Exercise aim. Don't include pictures. Quote the lines below from the first through the line that contains "segurança em plano de".

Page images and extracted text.

[Start of Attachment]

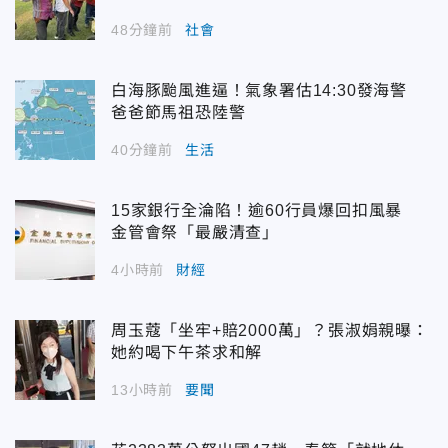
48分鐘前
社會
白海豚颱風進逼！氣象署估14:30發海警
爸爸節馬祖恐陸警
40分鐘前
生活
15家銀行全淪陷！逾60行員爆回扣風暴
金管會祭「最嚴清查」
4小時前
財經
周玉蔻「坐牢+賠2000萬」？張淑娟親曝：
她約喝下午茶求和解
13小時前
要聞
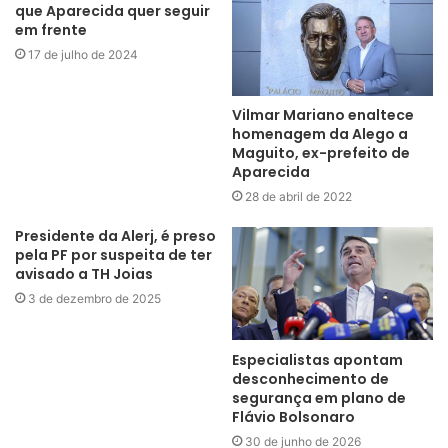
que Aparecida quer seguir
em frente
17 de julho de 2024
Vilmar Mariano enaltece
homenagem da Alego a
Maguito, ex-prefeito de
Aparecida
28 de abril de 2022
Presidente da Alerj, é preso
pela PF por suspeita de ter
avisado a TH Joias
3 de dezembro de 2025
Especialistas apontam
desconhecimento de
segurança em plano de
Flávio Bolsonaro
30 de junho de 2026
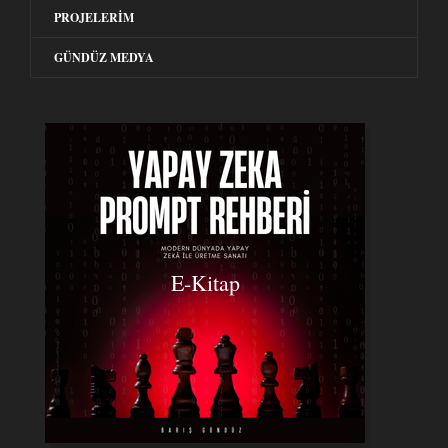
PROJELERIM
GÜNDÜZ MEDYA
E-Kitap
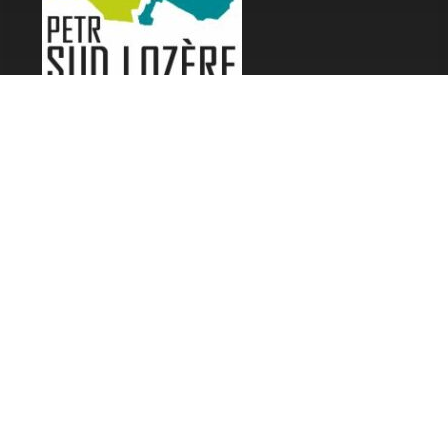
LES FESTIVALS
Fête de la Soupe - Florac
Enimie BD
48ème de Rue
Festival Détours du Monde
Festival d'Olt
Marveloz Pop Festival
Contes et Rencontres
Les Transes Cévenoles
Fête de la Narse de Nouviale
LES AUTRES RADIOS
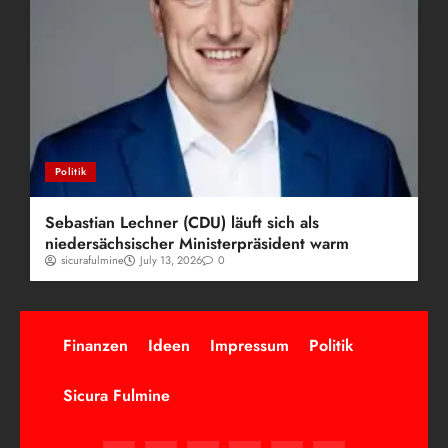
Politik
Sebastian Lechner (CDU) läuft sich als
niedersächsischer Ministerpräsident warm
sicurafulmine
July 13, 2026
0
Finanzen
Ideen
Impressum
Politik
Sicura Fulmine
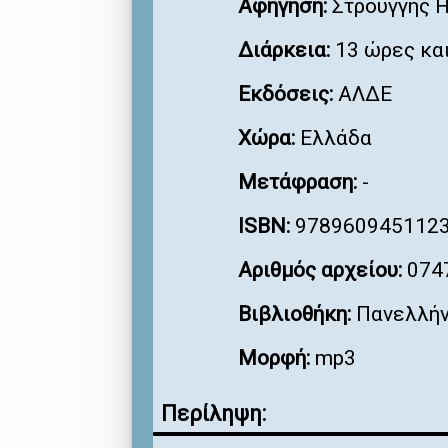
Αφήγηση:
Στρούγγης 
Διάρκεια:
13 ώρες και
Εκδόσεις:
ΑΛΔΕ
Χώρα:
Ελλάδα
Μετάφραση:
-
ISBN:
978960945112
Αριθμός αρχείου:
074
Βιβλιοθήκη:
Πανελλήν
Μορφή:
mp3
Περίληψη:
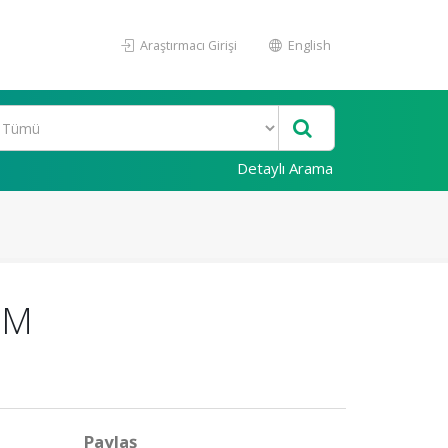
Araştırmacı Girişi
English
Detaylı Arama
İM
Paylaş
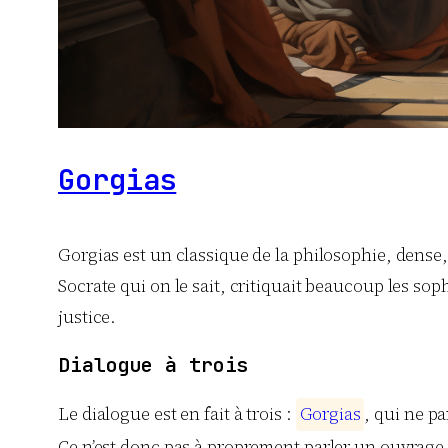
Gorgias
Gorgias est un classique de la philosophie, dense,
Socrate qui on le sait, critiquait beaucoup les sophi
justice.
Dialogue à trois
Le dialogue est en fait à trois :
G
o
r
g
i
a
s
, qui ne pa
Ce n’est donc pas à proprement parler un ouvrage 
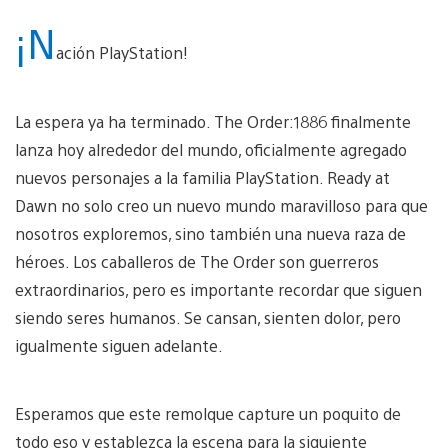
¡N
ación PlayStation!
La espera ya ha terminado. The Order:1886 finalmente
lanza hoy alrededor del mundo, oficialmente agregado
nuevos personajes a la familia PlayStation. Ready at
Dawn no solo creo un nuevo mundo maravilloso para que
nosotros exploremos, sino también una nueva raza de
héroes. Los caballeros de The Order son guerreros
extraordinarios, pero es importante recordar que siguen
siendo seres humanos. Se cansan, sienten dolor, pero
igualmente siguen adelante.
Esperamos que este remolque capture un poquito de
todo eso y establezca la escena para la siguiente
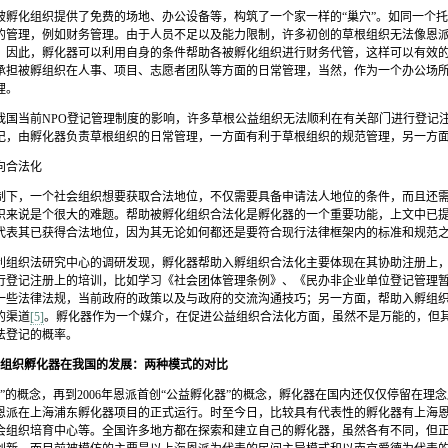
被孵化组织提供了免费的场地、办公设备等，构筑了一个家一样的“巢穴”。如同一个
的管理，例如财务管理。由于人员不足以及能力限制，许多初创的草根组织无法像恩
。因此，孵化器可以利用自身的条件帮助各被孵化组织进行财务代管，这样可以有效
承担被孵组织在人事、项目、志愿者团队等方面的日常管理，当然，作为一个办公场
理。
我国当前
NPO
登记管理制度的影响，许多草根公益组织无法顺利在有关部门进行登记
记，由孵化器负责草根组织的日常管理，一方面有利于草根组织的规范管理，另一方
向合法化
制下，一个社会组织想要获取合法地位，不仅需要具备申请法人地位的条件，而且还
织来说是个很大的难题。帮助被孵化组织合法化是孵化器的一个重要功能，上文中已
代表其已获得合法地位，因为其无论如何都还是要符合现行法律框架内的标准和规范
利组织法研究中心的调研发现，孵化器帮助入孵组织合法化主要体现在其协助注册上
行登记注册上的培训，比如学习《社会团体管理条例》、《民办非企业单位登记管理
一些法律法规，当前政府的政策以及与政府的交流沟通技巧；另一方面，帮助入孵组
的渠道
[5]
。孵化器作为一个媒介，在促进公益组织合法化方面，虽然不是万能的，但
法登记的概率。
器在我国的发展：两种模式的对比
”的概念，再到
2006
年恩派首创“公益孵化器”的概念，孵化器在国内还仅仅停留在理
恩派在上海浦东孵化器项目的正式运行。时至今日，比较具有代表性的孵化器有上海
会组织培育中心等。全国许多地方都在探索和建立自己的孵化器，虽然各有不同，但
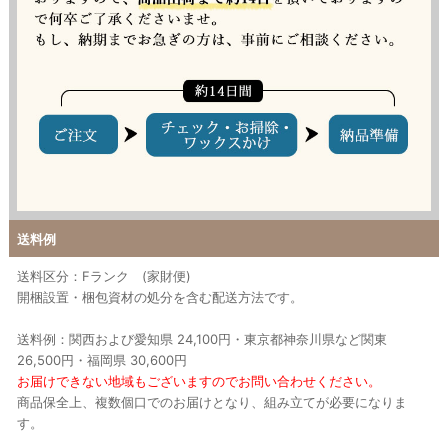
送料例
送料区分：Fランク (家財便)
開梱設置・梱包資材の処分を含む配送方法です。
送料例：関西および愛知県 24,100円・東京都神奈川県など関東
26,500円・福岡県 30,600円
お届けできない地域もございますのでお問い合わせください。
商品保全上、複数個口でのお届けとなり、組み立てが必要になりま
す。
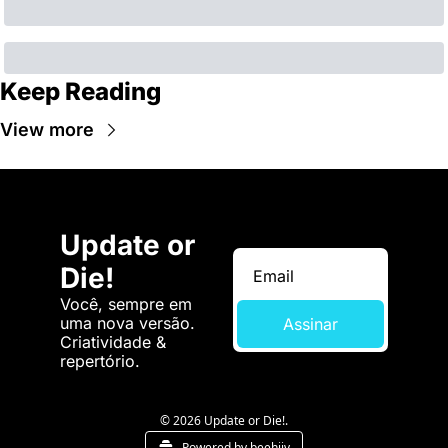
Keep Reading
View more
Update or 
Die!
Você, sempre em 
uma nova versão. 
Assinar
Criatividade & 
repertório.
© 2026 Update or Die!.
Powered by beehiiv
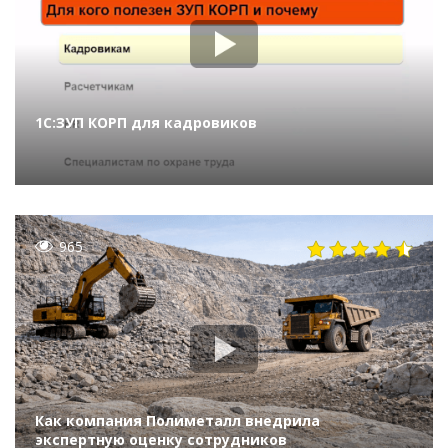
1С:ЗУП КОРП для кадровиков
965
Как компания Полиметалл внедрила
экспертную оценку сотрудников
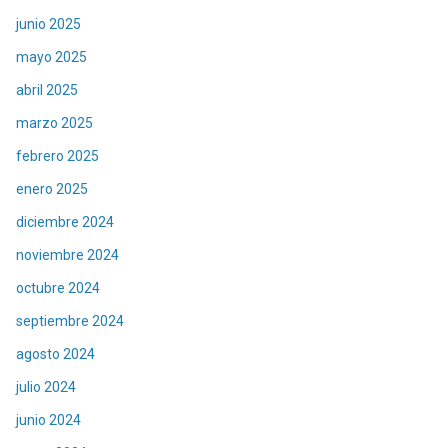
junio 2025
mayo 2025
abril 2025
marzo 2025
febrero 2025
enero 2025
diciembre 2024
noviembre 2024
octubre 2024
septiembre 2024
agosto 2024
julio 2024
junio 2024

[End of Attachment]

Problem solution.
48分鐘前
社會
白海豚颱風進逼！氣象署估14:30發海警
爸爸節馬祖恐陸警
40分鐘前
生活
15家銀行全淪陷！逾60行員爆回扣風暴
金管會祭「最嚴清查」
4小時前
財經
周玉蔻「坐牢+賠2000萬」？張淑娟親曝：
她約喝下午茶求和解
13小時前
要聞
que Aparecida quer seguir
em frente
17 de julho de 2024
Vilmar Mariano enaltece
homenagem da Alego a
Maguito, ex-prefeito de
Aparecida
28 de abril de 2022
Presidente da Alerj, é preso
pela PF por suspeita de ter
avisado a TH Joias
3 de dezembro de 2025
Especialistas apontam
desconhecimento de
segurança em plano de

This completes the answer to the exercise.